Sunday, October 5, 3:00, DENVER BOOK MALL, 32 Broadway (between 1st and Ellsworth Aves) – Contact Nina Else, at the Denver Book Mall, 303-733-3808, for any questions.
-- RudyG
Los invito a asomarse a mi cibernovela MALDITA WEB, publicada en internet:
http://malditaweb.blogspot.com
Allí expongo lo siguiente:
©MALDITA WEB
Internet se ha convertido en la vanguardia más salvaje de interacción humana. Y es que el ciberespacio genera una nueva forma de estar juntos, burlando todas las fronteras de sexo, edad, profesión y ubicación geográfica. ¿Ficción, autoengaño, juego de roles, suplantación de personalidad? En su propia modalidad, la red entreteje su maraña en torno a la soledad y pasiones del individuo seducido por una tecnología que se instaló entre nosotros para quedarse.
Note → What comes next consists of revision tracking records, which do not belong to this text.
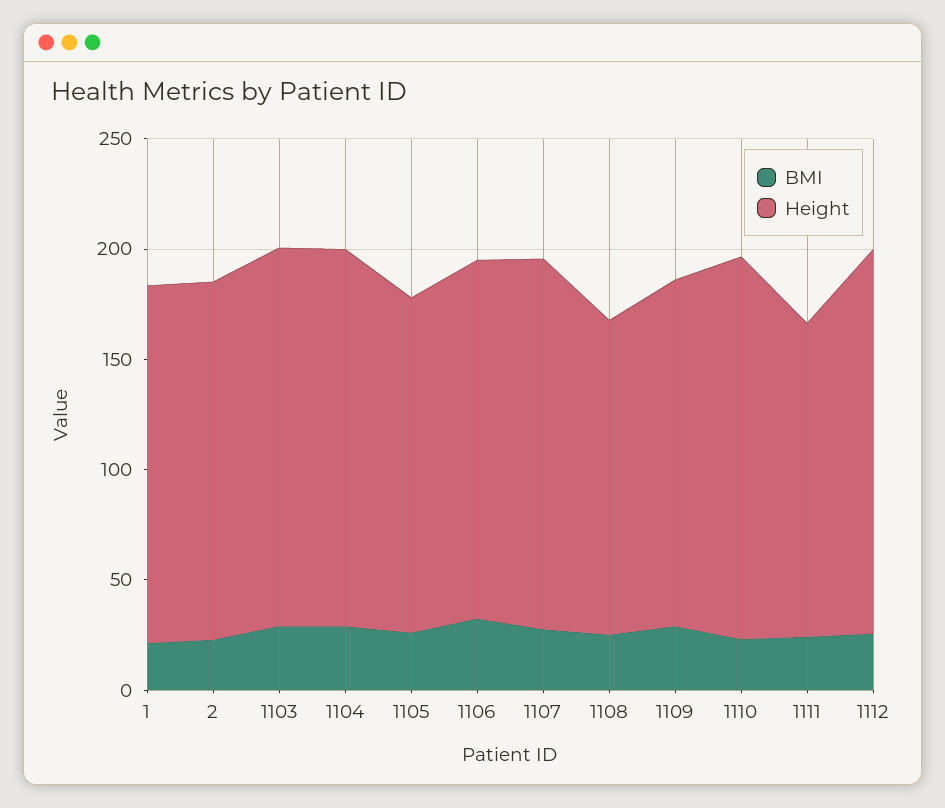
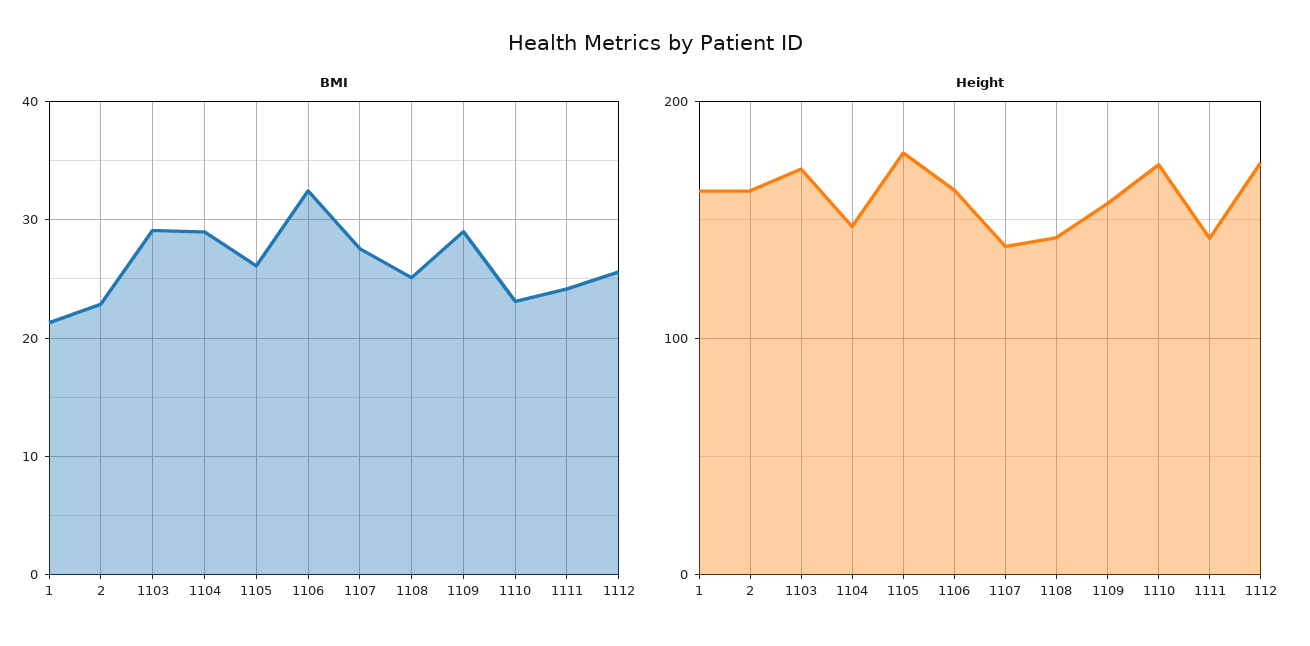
Height, 1104: 170 -> 150
Height, 1105: 150 -> 180
Height, 1107: 170 -> 140

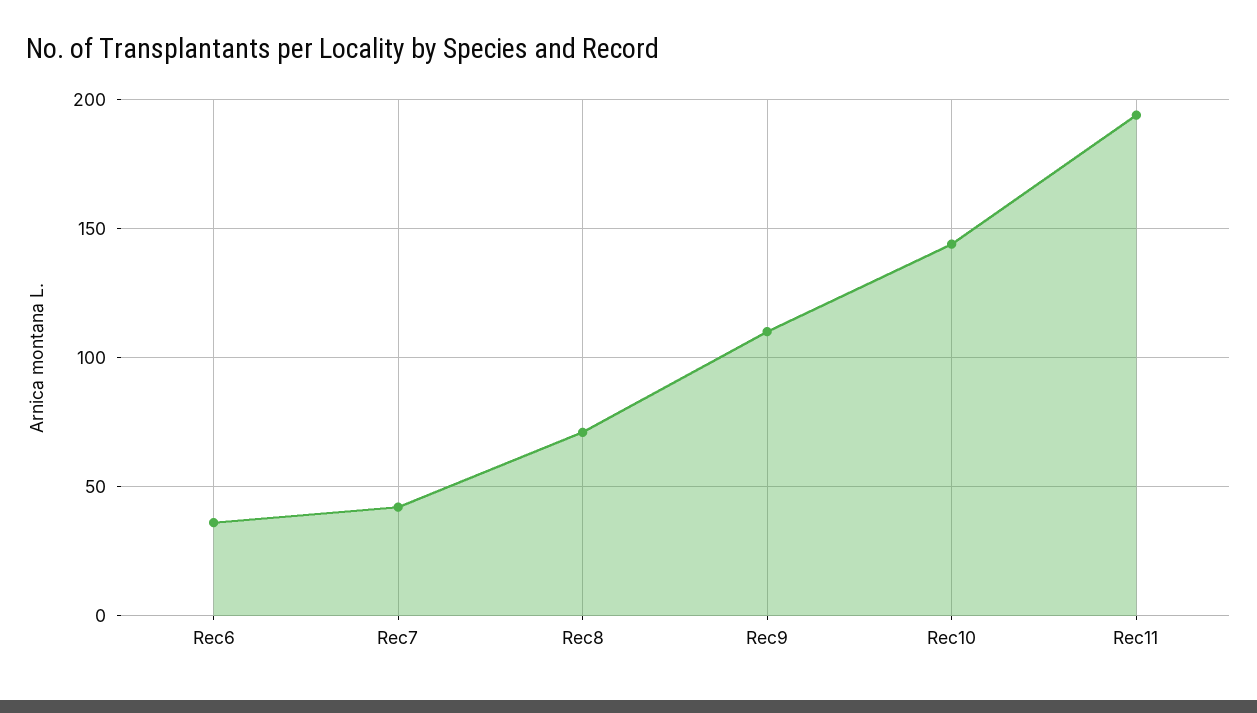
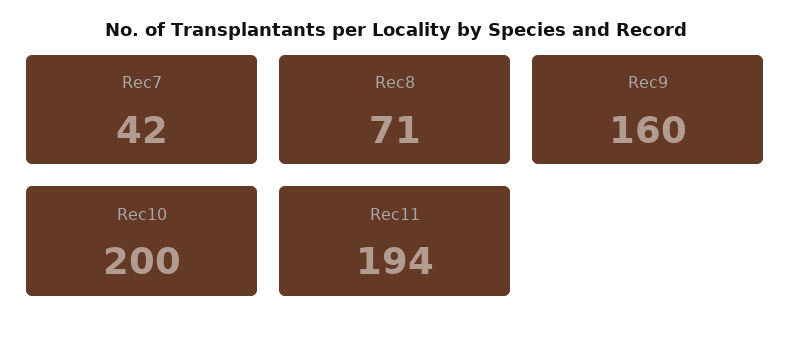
Rec6: 35 -> none
Rec9: 110 -> 160
Rec10: 145 -> 200

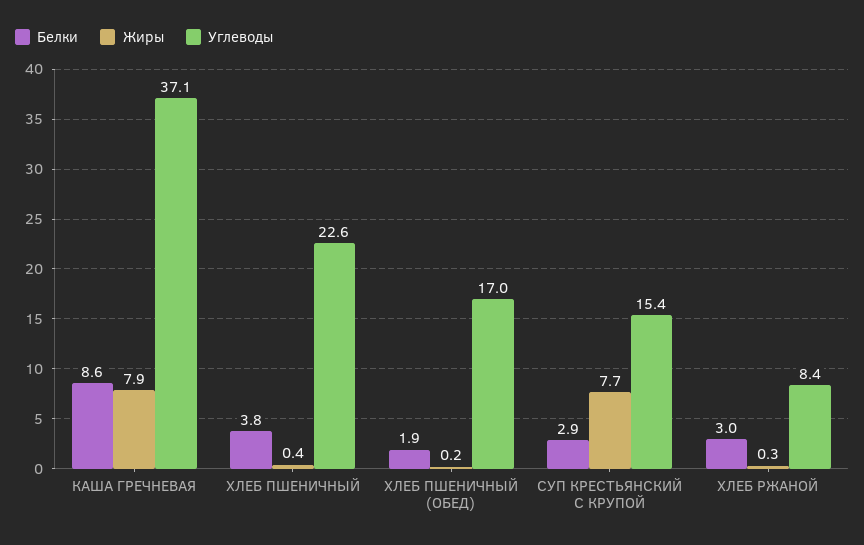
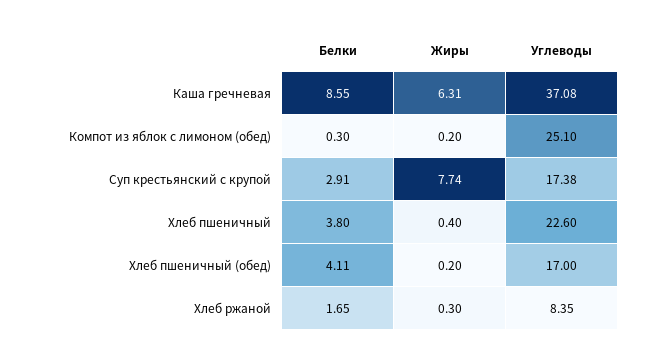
Жиры, КАША ГРЕЧНЕВАЯ: 7.9 -> 6.31
Белки, ХЛЕБ ПШЕНИЧНЫЙ (ОБЕД): 1.9 -> 4.11
Углеводы, СУП КРЕСТЬЯНСКИЙ С КРУПОЙ: 15.4 -> 17.38
Белки, ХЛЕБ РЖАНОЙ: 3 -> 1.65
Белки, Компот из яблок с лимоном (обед): none -> 0.3
Жиры, Компот из яблок с лимоном (обед): none -> 0.2
Углеводы, Компот из яблок с лимоном (обед): none -> 25.1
Con su cuerpo de múltiples opciones, personalizadas según las preferencias de cada usuario, ©MALDITA WEB prodiga placer digital, orgiástico, anónimo e instantáneo. “¿Dios existe en red?”, se pregunta uno de los personajes de esta cibernovela que se asoma con impudicia a los e-mails y salones de chateo, desnudando a los internautas. No en vano, la web es el escenario donde se viene escribiendo este jardín de las delicias obscenamente contemporáneo.
Ah, y enhorabuena por este portal generoso y solidario.
Cordialmente,
Javier Miranda-Luque.
I invite all of you to read Warren Hammond's Kop and ex-KOP. Warren has traveled extensively around the world. He's taken what he's seen of the West's exploitation of the Third World, especially Africa, and applied it in a futuristic setting. Very insightful and often a brutal reflection of our times.